The club believes Green is an upgrade and he clicked off a 37-yarder in the opener in Detroit. Mention him as a possible running back, and the coaches don't see it.
The idea surfaced when speed back Kenny Irons was lost for the season with reconstructive knee surgery and Green said he'd bring it up with the coaches, but it doesn't seem to be catching on. Although he had an 8.3-yard average on 31 carries in college, he wasn't a pure back. He said except for a few direct snaps at quarterback, he took those other carries as a receiver going in motion or on reverses.
"I'm using the same instincts I used when I was playing running back in middle school," Green says. "Everything happens so quickly and when you're catching the ball, you're able to focus up the field."
He's always been the kid with the ball in his hands, so he's not lacking for confidence.
"I look at Santana Moss and see my frame is similar to those guys," Green says. "And I think I'm capable of doing those kinds of things."
You'd think after his senior year at LSU he can do anything. Most of his family and their belongings escaped damage in Hurricane Katrina, but his fiancee's family lost pretty much everything and for a time he had 22 people living with him in his two bedroom, two bath apartment in Baton Rouge.

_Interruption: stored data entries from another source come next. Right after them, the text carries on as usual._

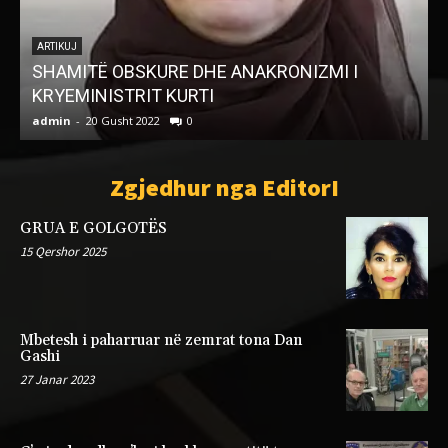
ARTIKUJ
SHAMITË OBSKURE DHE ANAKRONIZMI I
KRYEMINISTRIT KURTI
I
admin
-
20 Gusht 2022
0
a
Zgjedhur nga EditorI
GRUA E GOLGOTËS
15 Qershor 2025
Mbetesh i paharruar në zemrat tona Dan
Gashi
27 Janar 2023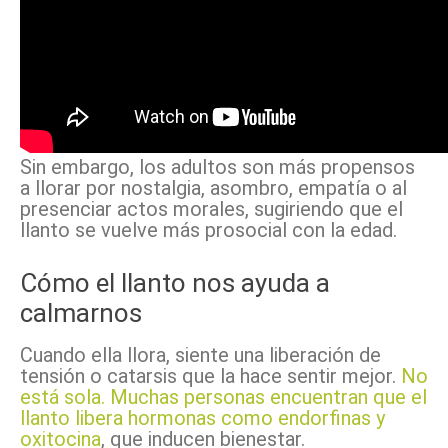
Sin embargo, los adultos son más propensos
a llorar por nostalgia, asombro, empatía o al
presenciar actos morales, sugiriendo que el
llanto se vuelve más prosocial con la edad.
Cómo el llanto nos ayuda a
calmarnos
Cuando ella llora, siente una liberación de
tensión o catarsis que la hace sentir mejor.
No
está sola. Muchas personas encuentran que el
llanto libera hormonas como endorfinas y
oxitocina
, que inducen bienestar.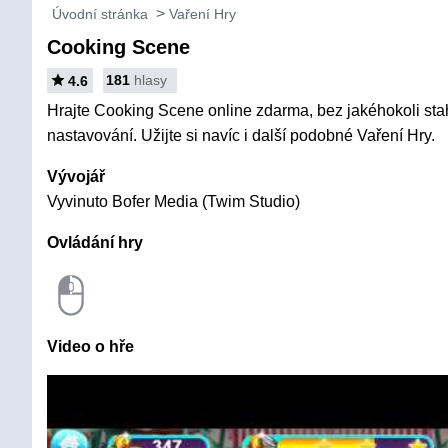
Úvodní stránka
Vaření Hry
Cooking Scene
181
hlasy
4.6
Hrajte Cooking Scene online zdarma, bez jakéhokoli stah
nastavování. Užijte si navíc i další podobné Vaření Hry.
Vývojář
Vyvinuto Bofer Media (Twim Studio)
Ovládání hry
Video o hře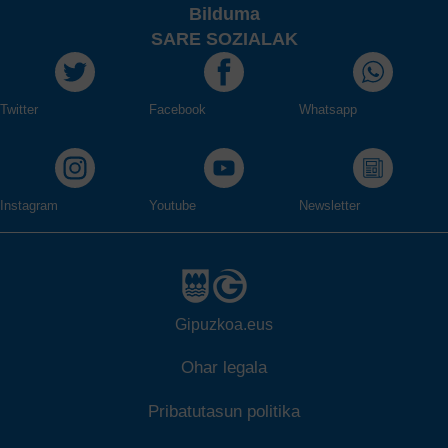
Bilduma
SARE SOZIALAK
Twitter
Facebook
Whatsapp
Instagram
Youtube
Newsletter
Gipuzkoa.eus
Ohar legala
Pribatutasun politika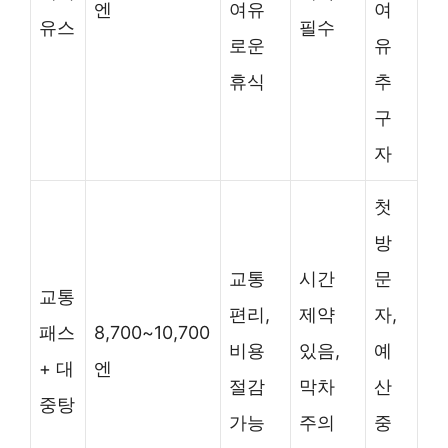
엔
여유
여
유스
필수
로운
유
휴식
추
구
자
첫
방
교통
시간
문
교통
편리,
제약
자,
패스
8,700~10,700
비용
있음,
예
+ 대
엔
절감
막차
산
중탕
가능
주의
중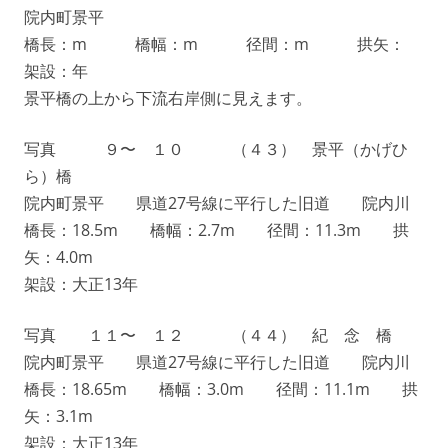
院内町景平
橋長：m 橋幅：m 径間：m 拱矢：
架設：年
景平橋の上から下流右岸側に見えます。
写真 ９〜 １０ （４３） 景平（かげひ
ら）橋
院内町景平 県道27号線に平行した旧道 院内川
橋長：18.5m 橋幅：2.7m 径間：11.3m 拱
矢：4.0m
架設：大正13年
写真 １１〜 １２ （４４） 紀 念 橋
院内町景平 県道27号線に平行した旧道 院内川
橋長：18.65m 橋幅：3.0m 径間：11.1m 拱
矢：3.1m
架設：大正13年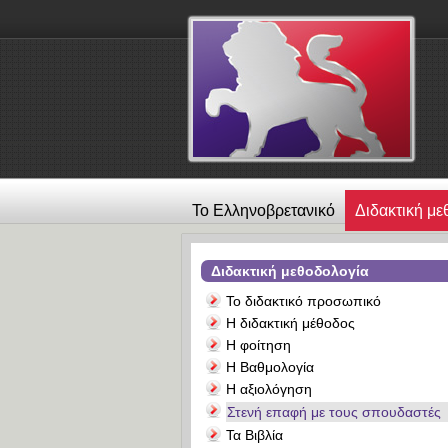
Το Ελληνοβρετανικό
Διδακτική με
λεύκωμα
Επικοινωνία
Alexander
Διδακτική μεθοδολογία
Το διδακτικό προσωπικό
Η διδακτική μέθοδος
Η φοίτηση
Η Βαθμολογία
Η αξιολόγηση
Στενή επαφή με τους σπουδαστές
Τα Βιβλία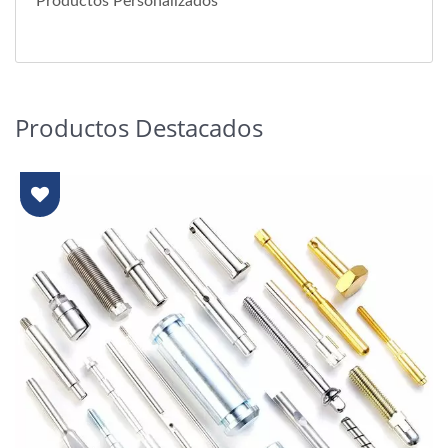
Productos Personalizados
Productos Destacados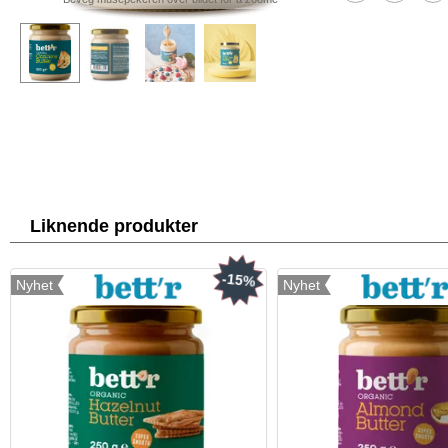
Liknende produkter
-15%
Nyhet
Nyhet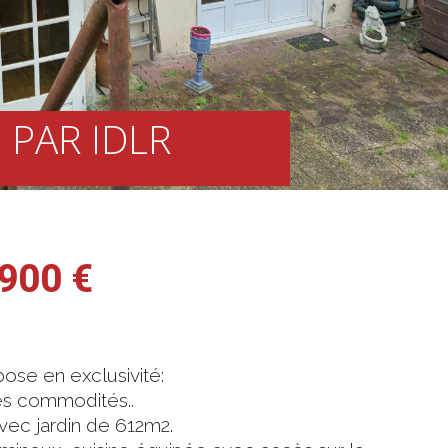
 PAR IDLR
900 €
se en exclusivité:
es commodités..
vec jardin de 612m2.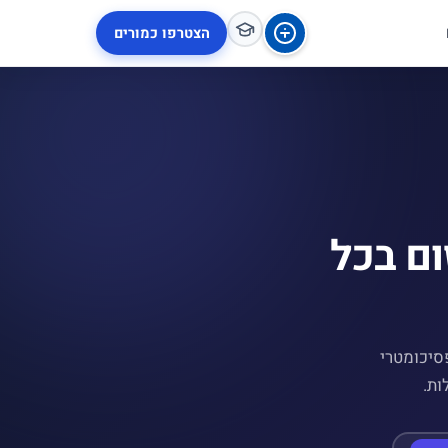
הצטרפו כמורים
ום בכל
 פיזיקה, פסיכומטרי
ות.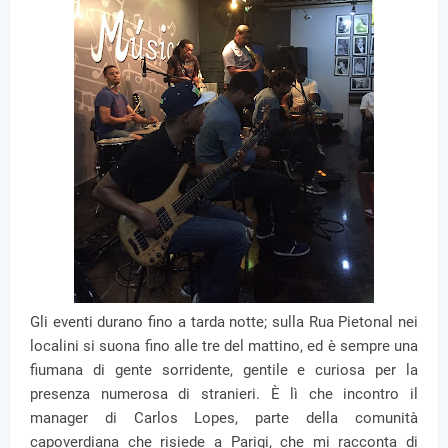
Gli eventi durano fino a tarda notte; sulla Rua Pietonal nei
localini si suona fino alle tre del mattino, ed è sempre una
fiumana di gente sorridente, gentile e curiosa per la
presenza numerosa di stranieri. È lì che incontro il
manager di Carlos Lopes, parte della comunità
capoverdiana che risiede a Parigi, che mi racconta di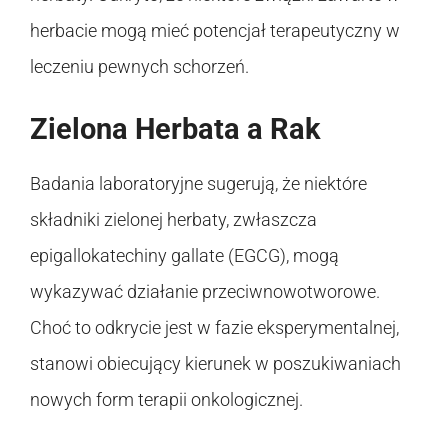
herbacie mogą mieć potencjał terapeutyczny w
leczeniu pewnych schorzeń.
Zielona Herbata a Rak
Badania laboratoryjne sugerują, że niektóre
składniki zielonej herbaty, zwłaszcza
epigallokatechiny gallate (EGCG), mogą
wykazywać działanie przeciwnowotworowe.
Choć to odkrycie jest w fazie eksperymentalnej,
stanowi obiecujący kierunek w poszukiwaniach
nowych form terapii onkologicznej.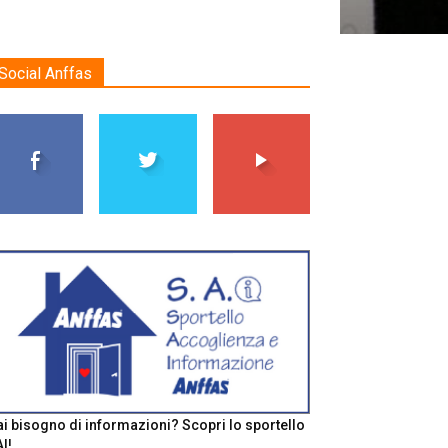
Social Anffas
i bisogno di informazioni? Scopri lo sportello
I!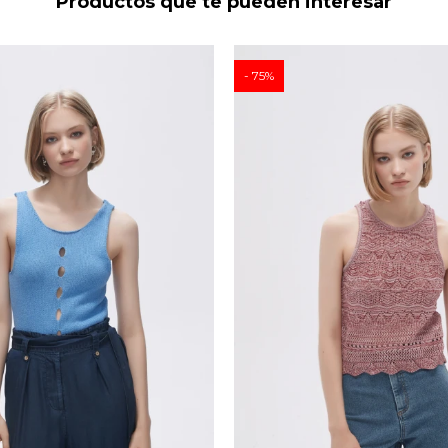
Productos que te pueden interesar
75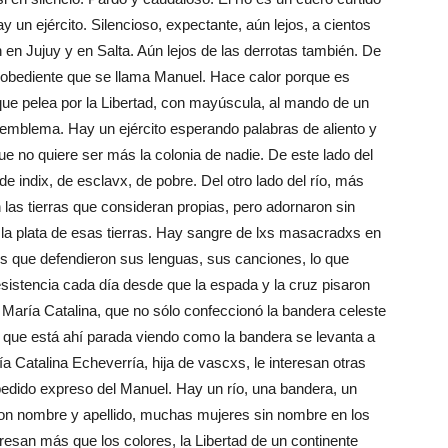
 un ejército. Silencioso, expectante, aún lejos, a cientos
 en Jujuy y en Salta. Aún lejos de las derrotas también. De
desobediente que se llama Manuel. Hace calor porque es
o que pelea por la Libertad, con mayúscula, al mando de un
 emblema. Hay un ejército esperando palabras de aliento y
e no quiere ser más la colonia de nadie. De este lado del
de indix, de esclavx, de pobre. Del otro lado del río, más
 las tierras que consideran propias, pero adornaron sin
y la plata de esas tierras. Hay sangre de lxs masacradxs en
los que defendieron sus lenguas, sus canciones, lo que
sistencia cada día desde que la espada y la cruz pisaron
tá María Catalina, que no sólo confeccionó la bandera celeste
 que está ahí parada viendo como la bandera se levanta a
ría Catalina Echeverría, hija de vascxs, le interesan otras
pedido expreso del Manuel. Hay un río, una bandera, un
 con nombre y apellido, muchas mujeres sin nombre en los
eresan más que los colores, la Libertad de un continente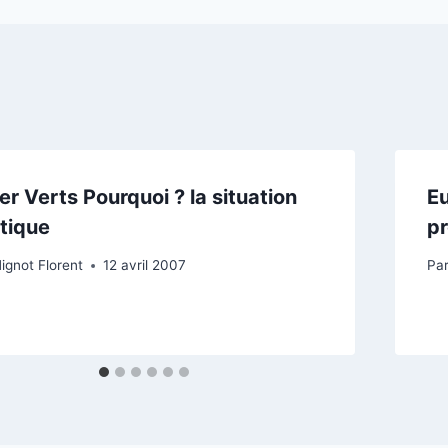
er Verts Pourquoi ? la situation
Eu
itique
pr
ignot Florent
12 avril 2007
Pa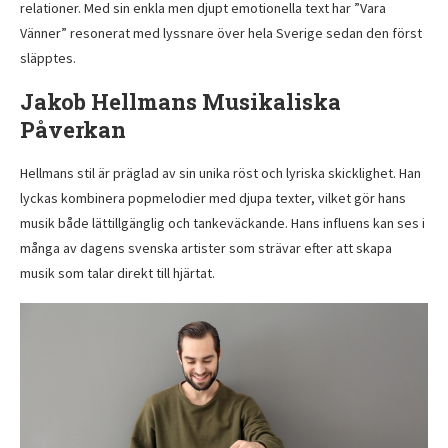
relationer. Med sin enkla men djupt emotionella text har ”Vara
Vänner” resonerat med lyssnare över hela Sverige sedan den först
släpptes.
Jakob Hellmans Musikaliska
Påverkan
Hellmans stil är präglad av sin unika röst och lyriska skicklighet. Han
lyckas kombinera popmelodier med djupa texter, vilket gör hans
musik både lättillgänglig och tankeväckande. Hans influens kan ses i
många av dagens svenska artister som strävar efter att skapa
musik som talar direkt till hjärtat.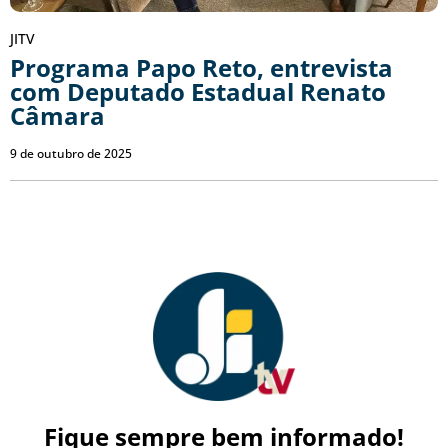
JITV
Programa Papo Reto, entrevista
com Deputado Estadual Renato
Câmara
9 de outubro de 2025
Fique sempre bem informado!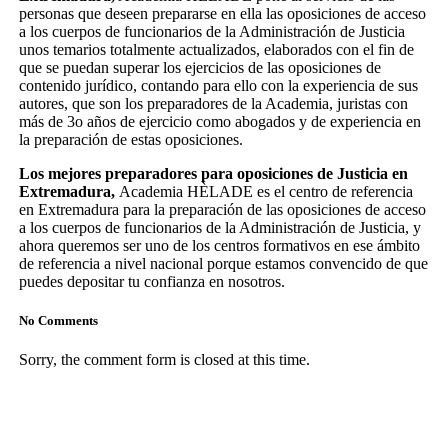
personas que deseen prepararse en ella las oposiciones de acceso
a los cuerpos de funcionarios de la Administración de Justicia
unos temarios totalmente actualizados, elaborados con el fin de
que se puedan superar los ejercicios de las oposiciones de
contenido jurídico, contando para ello con la experiencia de sus
autores, que son los preparadores de la Academia, juristas con
más de 3o años de ejercicio como abogados y de experiencia en
la preparación de estas oposiciones.
Los mejores preparadores para oposiciones de Justicia en
Extremadura,
Academia HÈLADE es el centro de referencia
en Extremadura para la preparación de las oposiciones de acceso
a los cuerpos de funcionarios de la Administración de Justicia, y
ahora queremos ser uno de los centros formativos en ese ámbito
de referencia a nivel nacional porque estamos convencido de que
puedes depositar tu confianza en nosotros.
No Comments
Sorry, the comment form is closed at this time.
¿HABLAMOS?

"It wasn't too bad once you could get to sleep by 3 in the morning," he says.
On Saturday night against his hometown Saints, he stayed up for the bitter end and caught a 14-yard touchdown pass with two seconds left. Listen closely and you can hear him singing.
"When we had camp at LSU we had to take buses to the field," says Whitworth, the offensive lineman who is his teammate here. "After practice Skyler would be back there singing. Pretty good. R and B."
Green laughs. He never sang with a group. He sings when he's home and to his fiancée, and it could be Tank or Marvin Gaye.
"New stuff and old school, too," Green says.
Old school is Green having the ball in his hands.
He just hopes it's enough for a new day.
"All I'm trying to do," he says, "is make this team."